*** EXERCISE DATA ***

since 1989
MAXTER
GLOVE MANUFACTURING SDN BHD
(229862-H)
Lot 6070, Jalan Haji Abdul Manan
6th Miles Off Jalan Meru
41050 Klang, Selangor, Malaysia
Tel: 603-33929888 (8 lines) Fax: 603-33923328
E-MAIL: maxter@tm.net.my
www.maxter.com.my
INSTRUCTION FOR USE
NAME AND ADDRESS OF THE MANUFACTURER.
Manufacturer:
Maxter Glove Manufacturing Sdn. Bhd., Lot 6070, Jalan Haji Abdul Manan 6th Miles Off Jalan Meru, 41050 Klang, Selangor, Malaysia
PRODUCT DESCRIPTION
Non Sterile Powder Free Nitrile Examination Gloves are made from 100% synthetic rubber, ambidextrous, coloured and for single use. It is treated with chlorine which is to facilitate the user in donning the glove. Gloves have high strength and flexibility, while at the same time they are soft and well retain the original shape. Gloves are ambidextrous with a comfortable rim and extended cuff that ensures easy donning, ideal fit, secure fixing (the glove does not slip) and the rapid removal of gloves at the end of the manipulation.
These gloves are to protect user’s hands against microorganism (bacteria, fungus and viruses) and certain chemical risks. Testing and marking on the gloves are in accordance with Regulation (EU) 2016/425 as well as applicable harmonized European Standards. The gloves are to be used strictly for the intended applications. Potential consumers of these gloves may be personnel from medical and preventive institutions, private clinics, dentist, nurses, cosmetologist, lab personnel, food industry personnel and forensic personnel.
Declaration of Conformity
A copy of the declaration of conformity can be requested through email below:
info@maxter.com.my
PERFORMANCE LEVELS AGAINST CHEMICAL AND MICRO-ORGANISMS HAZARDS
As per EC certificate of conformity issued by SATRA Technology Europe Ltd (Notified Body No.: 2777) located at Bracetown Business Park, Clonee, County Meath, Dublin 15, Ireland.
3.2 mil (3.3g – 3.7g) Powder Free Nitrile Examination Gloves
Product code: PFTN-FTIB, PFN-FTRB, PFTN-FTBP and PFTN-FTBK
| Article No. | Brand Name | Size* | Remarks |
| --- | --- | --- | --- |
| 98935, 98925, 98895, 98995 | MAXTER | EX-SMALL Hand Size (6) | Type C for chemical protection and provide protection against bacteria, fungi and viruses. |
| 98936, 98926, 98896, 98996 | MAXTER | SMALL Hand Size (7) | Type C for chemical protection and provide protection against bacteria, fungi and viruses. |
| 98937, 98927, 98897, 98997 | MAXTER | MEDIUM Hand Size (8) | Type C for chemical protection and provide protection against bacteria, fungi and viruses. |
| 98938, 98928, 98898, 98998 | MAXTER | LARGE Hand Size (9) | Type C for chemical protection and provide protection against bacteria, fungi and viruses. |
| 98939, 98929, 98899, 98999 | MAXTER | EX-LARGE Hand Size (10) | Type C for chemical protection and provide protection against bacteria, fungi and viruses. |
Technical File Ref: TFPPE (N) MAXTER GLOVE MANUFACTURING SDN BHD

*** End of EXERCISE DATA ***

# WORK INSTRUCTION
Please copy out each entry exactly as it appears above.

# EXERCISE OUTPUT
since 1989
MAXTER
GLOVE MANUFACTURING SDN BHD
(229862-H)
Lot 6070, Jalan Haji Abdul Manan
6th Miles Off Jalan Meru
41050 Klang, Selangor, Malaysia
Tel: 603-33929888 (8 lines) Fax: 603-33923328
E-MAIL: maxter@tm.net.my
www.maxter.com.my
INSTRUCTION FOR USE
NAME AND ADDRESS OF THE MANUFACTURER.
Manufacturer:
Maxter Glove Manufacturing Sdn. Bhd., Lot 6070, Jalan Haji Abdul Manan 6th Miles Off Jalan Meru, 41050 Klang, Selangor, Malaysia
PRODUCT DESCRIPTION
Non Sterile Powder Free Nitrile Examination Gloves are made from 100% synthetic rubber, ambidextrous, coloured and for single use. It is treated with chlorine which is to facilitate the user in donning the glove. Gloves have high strength and flexibility, while at the same time they are soft and well retain the original shape. Gloves are ambidextrous with a comfortable rim and extended cuff that ensures easy donning, ideal fit, secure fixing (the glove does not slip) and the rapid removal of gloves at the end of the manipulation.
These gloves are to protect user’s hands against microorganism (bacteria, fungus and viruses) and certain chemical risks. Testing and marking on the gloves are in accordance with Regulation (EU) 2016/425 as well as applicable harmonized European Standards. The gloves are to be used strictly for the intended applications. Potential consumers of these gloves may be personnel from medical and preventive institutions, private clinics, dentist, nurses, cosmetologist, lab personnel, food industry personnel and forensic personnel.
Declaration of Conformity
A copy of the declaration of conformity can be requested through email below:
info@maxter.com.my
PERFORMANCE LEVELS AGAINST CHEMICAL AND MICRO-ORGANISMS HAZARDS
As per EC certificate of conformity issued by SATRA Technology Europe Ltd (Notified Body No.: 2777) located at Bracetown Business Park, Clonee, County Meath, Dublin 15, Ireland.
3.2 mil (3.3g – 3.7g) Powder Free Nitrile Examination Gloves
Product code: PFTN-FTIB, PFN-FTRB, PFTN-FTBP and PFTN-FTBK
| Article No. | Brand Name | Size* | Remarks |
| --- | --- | --- | --- |
| 98935, 98925, 98895, 98995 | MAXTER | EX-SMALL Hand Size (6) | Type C for chemical protection and provide protection against bacteria, fungi and viruses. |
| 98936, 98926, 98896, 98996 | MAXTER | SMALL Hand Size (7) | Type C for chemical protection and provide protection against bacteria, fungi and viruses. |
| 98937, 98927, 98897, 98997 | MAXTER | MEDIUM Hand Size (8) | Type C for chemical protection and provide protection against bacteria, fungi and viruses. |
| 98938, 98928, 98898, 98998 | MAXTER | LARGE Hand Size (9) | Type C for chemical protection and provide protection against bacteria, fungi and viruses. |
| 98939, 98929, 98899, 98999 | MAXTER | EX-LARGE Hand Size (10) | Type C for chemical protection and provide protection against bacteria, fungi and viruses. |
Technical File Ref: TFPPE (N) MAXTER GLOVE MANUFACTURING SDN BHD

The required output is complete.